Muitos que acreditavam que o mundo poderia acabar nesta sexta-feira viajaram para Alto Paraíso, no centro do Brasil, convencidos de que este povoado de tradição esotérica e antigo refúgio de hippies seria um bunker natural contra a catástrofe.
Outros fanáticos subiram as montanhas da Sérvia e da França. Na Argentina o maior temor era de suicídios coletivos em uma montanha de reputação mística. Na Índia, China, Austrália, Turquia, Holanda... milhares de pessoas se prepararam para este 21 de dezembro.
A loucura apocalíptica contagiou tanto o mundo que governos, como o dos Estados Unidos e da Rússia, e cientistas, inclusive da agência espacial americana Nasa, tiveram que explicar várias vezes que, pelo menos até agora, a Terra continuará girando.
"Nosso planeta vai bem há mais de 4 bilhões de anos, e cientistas competentes de todo o mundo asseguram que não há nenhuma ameaça relacionada com o ano 2012", disse a Nasa em seu site.
A grande maioria, cética, passou pelo suposto "fim do mundo" com serenidade e bom humor. As redes sociais foram invadidas por piadas, algumas bastante criativas, sobre o tão falado tema do apocalipse.
O apocalipse vende
O que foi real foi o lucrativo negócio do fim do mundo. Governos e empresários do México e América Central lançaram campanhas para atrair turistas aos sítios arqueológicos como o de Tikal, Copán (Honduras) e Chichén Itzá.
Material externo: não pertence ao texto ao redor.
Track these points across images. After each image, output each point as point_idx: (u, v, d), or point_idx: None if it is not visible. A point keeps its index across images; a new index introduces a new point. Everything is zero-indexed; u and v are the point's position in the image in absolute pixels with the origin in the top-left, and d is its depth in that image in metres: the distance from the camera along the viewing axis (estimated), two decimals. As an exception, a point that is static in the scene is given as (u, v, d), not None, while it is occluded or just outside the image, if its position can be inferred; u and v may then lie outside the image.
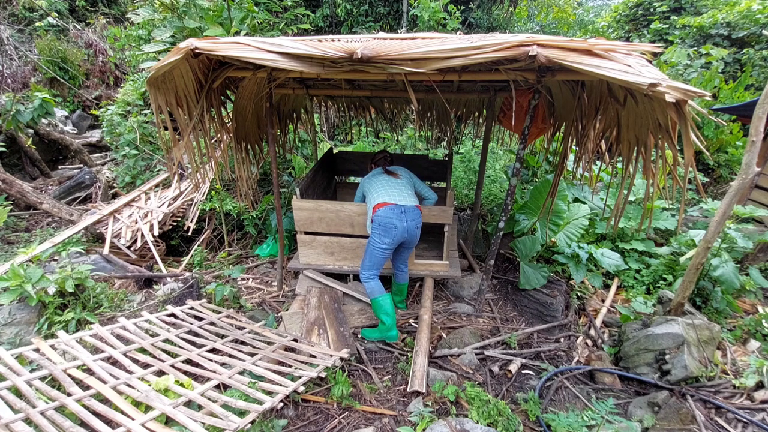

Nesta sexta-feira cerca de 135.000 turistas estavam reunidos em bairros do Caribe Mexicano, onde há muitos sítios arqueológicos e somente em Chichén Itzá se esperavam para este 21 de dezembro cerca de 30.000 visitantes.
Hotéis lotados, que dispararam suas tarifas, jantares com os melhores chefes, bailes, excursões, shows... todo o entorno do fim do mundo foi, provavelmente, pago adiantado, exigência feita também como segurança de recebimento... no caso do mundo realmente acabar.
Enquanto muitos empresários encheram suas carteiras com o turismo apocalíptico, os maias, cujos descendentes são estimados em cerca de nove milhões na América Central e México, vivem na grande pobreza e sofrem a depreciação e a discriminação.
Ainda que já estivessem em decadência quando chegaram os conquistadores espanhóis, seu vasto legado para a humanidade permanece vivo: na arquitetura, ciência, cultura e astronomia. Segundo seus líderes, eles continuam contribuindo em todo o mundo com uma mensagem de paz e harmonia com a natureza. Nunca de cataclismos.